Aquella tarde me quedé a solas con mi hermano, mientras papá y mamá hablaban en el pasillo con unos amigos. Le referí a Bart la conversación que había oído entre la anciana y su mayordomo.
—Los dos se encontraban allí, en la terraza, Bart. Ella estaba muy preocupada por ti.
—Me quiere —murmuró con orgullo, aunque con voz muy débil—. Me quiere más que nadie… —y pareció pensarlo mejor—, salvo Apple, quizá…
«No deberías decir eso, Bart», pensé. Pero no se lo dije porque no quería quitarle su orgullo de haber encontrado amor fuera de su familia. Presa de confusas emociones, observé su cara expresiva, sintiéndome envuelto en un torbellino de incertidumbres. ¿Cómo era mi hermano? Seguramente debía saber que sus padres le querían más que nadie.
—La abuela teme al viejo mayordomo —dijo—, pero yo sé cómo tratarlo. Tengo poderes ocultos, poderes de verdad.
—Bart, ¿por qué sigues yendo allí?
Se encogió de hombros y se quedó mirando la pared.
—No lo sé. Me apetece ir.
—Sabes que a papá no le importaría regalarte un perro.
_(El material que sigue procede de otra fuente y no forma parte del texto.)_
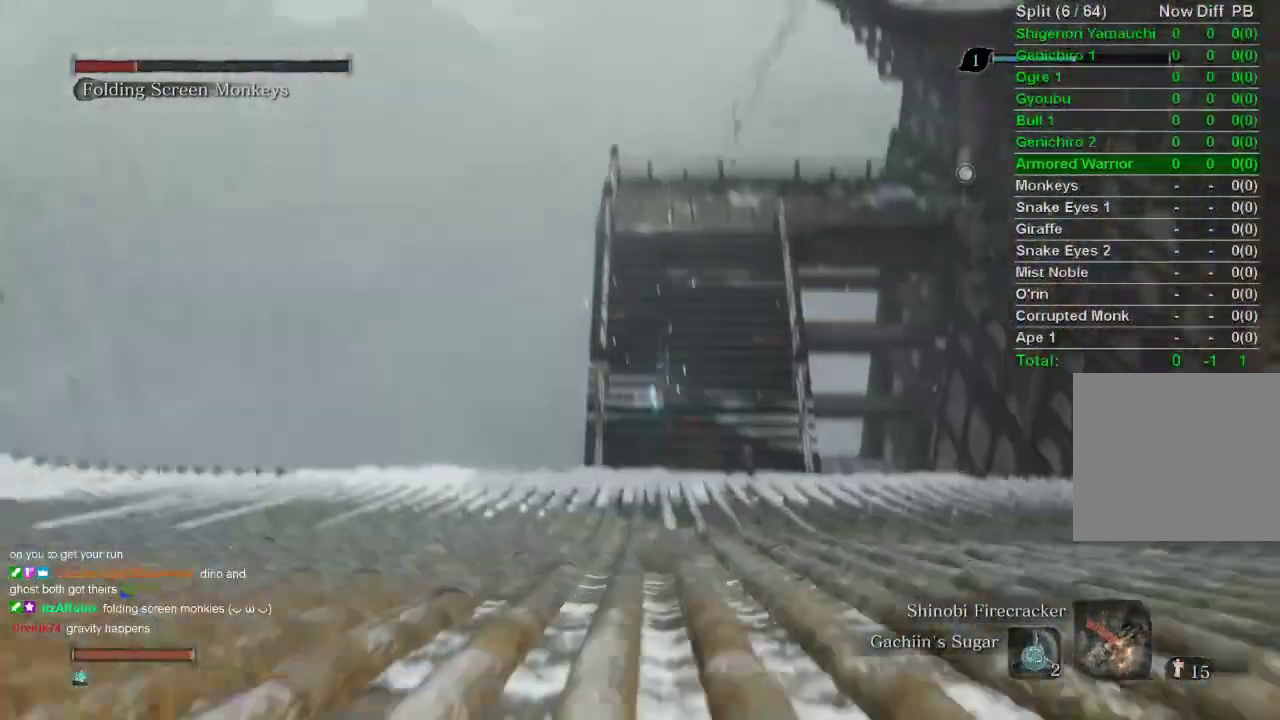
{"buttons": ["CIRCLE"], "left_stick": "up", "right_stick": "center", "events": []}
Si se lo pidieras, te traería un cachorro igual que Apple.
Me fulminó con una mirada irritada, furiosa.
—No hay ningún perro igual que mi cachorro-poni. Apple es único.
Cambié de tema.
—¿Cómo sabes que aquella mujer tiene miedo a su mayordomo? ¿Te lo dijo ella?
—No hace falta que me lo diga. Lo sé. Él la mira con maldad, y ella lo mira con miedo.
Con miedo, igual que empezaba yo a mirar casi todas las cosas.